Another famous critic of jazz and popular modern culture in general - including the cinema and the radio - was the English writer D. H. Lawrence, who, in many ways, anticipated what Adorno would say, albeit using less openly Marxist terminology [3].

For although Lawrence was from a working-class background and frequently expressed concern with how he might appeal to as wide a readership as possible, he often used the word popular negatively to denote cultural forms that, in his view, lacked the spiritual and intellectual value that he believed genuine art possessed. 
 
As he grew older, Lawrence became increasingly critical of popular culture and the "bulk of our popular amusements" [4], including gramophone records; famously breaking one on Frieda's head in a notorious incident of domestic violence after she played it over and over, driving him into a rage with its dreary jazz trombone and crude sexual innuendo [5].
 
Does this make Lawrence and Adorno reactionary cultural elitists? Maybe. At the very least, we can agree that their views are out of tune with more informed opinion on the subject of jazz and popular culture - although Horsley would certainly have been sympathetic.
 
 
Notes
 
[1] Adorno wrote that "Jazz is the false liquidation of art" in his 1967 essay 'Perennial Fashion - Jazz'. It can be found in Critical Theory and Society: A Reader, ed. Stephen Eric Bronner and Douglas MacKay Kellner (Routlege, 1990).

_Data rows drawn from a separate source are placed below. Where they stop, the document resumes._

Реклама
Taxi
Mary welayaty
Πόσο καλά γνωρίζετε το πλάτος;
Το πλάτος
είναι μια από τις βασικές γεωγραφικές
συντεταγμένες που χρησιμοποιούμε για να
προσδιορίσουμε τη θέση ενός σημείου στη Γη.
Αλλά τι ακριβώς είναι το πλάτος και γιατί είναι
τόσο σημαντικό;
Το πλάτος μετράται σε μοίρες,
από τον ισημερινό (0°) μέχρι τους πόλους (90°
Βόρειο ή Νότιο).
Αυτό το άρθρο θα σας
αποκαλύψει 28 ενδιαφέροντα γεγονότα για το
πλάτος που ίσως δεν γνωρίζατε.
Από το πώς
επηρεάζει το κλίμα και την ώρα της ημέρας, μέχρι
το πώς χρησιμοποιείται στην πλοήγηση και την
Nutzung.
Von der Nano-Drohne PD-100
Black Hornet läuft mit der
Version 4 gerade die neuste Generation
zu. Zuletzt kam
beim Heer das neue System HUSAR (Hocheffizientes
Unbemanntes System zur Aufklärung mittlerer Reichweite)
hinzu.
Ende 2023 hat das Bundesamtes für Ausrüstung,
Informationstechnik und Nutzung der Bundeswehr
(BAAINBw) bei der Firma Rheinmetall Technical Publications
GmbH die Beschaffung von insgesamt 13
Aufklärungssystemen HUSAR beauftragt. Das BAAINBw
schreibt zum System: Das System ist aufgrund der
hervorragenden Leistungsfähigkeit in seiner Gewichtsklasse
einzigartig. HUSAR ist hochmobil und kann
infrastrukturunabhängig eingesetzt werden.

      He described jazz as the "mechanical reproduction of a regressive moment" in his much earlier text, 'On the Fetish Character in Music and Regression of Listening' (1938), which can be found in his book The Culture Industry: Selected Essays on Mass Culture, ed. J. M. Bernstein (Routledge, 1991).     
 
[2] For Sebastian's highly amusing take on punk, jazz, and Notting Hill contra Soho, click here.   

[3] See Gemma Moss, ‘Popular Culture’, in The Cambridge Companion to D. H. Lawrence and the Arts, ed Catherine Brown and Susan Reid (Edinburgh University Press, 2020), pp. 145-159. 
      As Moss rightly notes, Lawrence and Adorno were both living in a period when European culture was becoming increasingly Americanised and transforming into commercial mass culture with its standardised models of entertainment generating mechanical responses in the audience. In other words, both Lawrence and Adorno believed that popular art forms - such as jazz - create a public who become used to a limited range of emotions and ideas.
 
[4] D. H. Lawrence, 'Pornography and Obscenity', in Late Essays and Articles, ed. James T. Boulton (Cambridge University Press, 2004), p. 244. 
 
[5] The record - 'Empty Bed Blues (Columbia, 1928) - was by the African-American singer Bessie Smith, with Charlie Green on trombone and Porter Grainger on piano. Smith was extremely popular during the Jazz Age and is now regarded not only as one of the greatest singers of her era, but a major influence on many other blues singers and jazz vocalists. 
      For an interesting essay on Lawrence and Bessie Smith, see Fiona Becket, 'A Brand New Grind: D. H. Lawrence, Manliness and the Blues', in the Journal of D. H. Lawrence Studies - click here to access as an online pdf. 
      Readers who wish to listen to the track can do so by clicking here.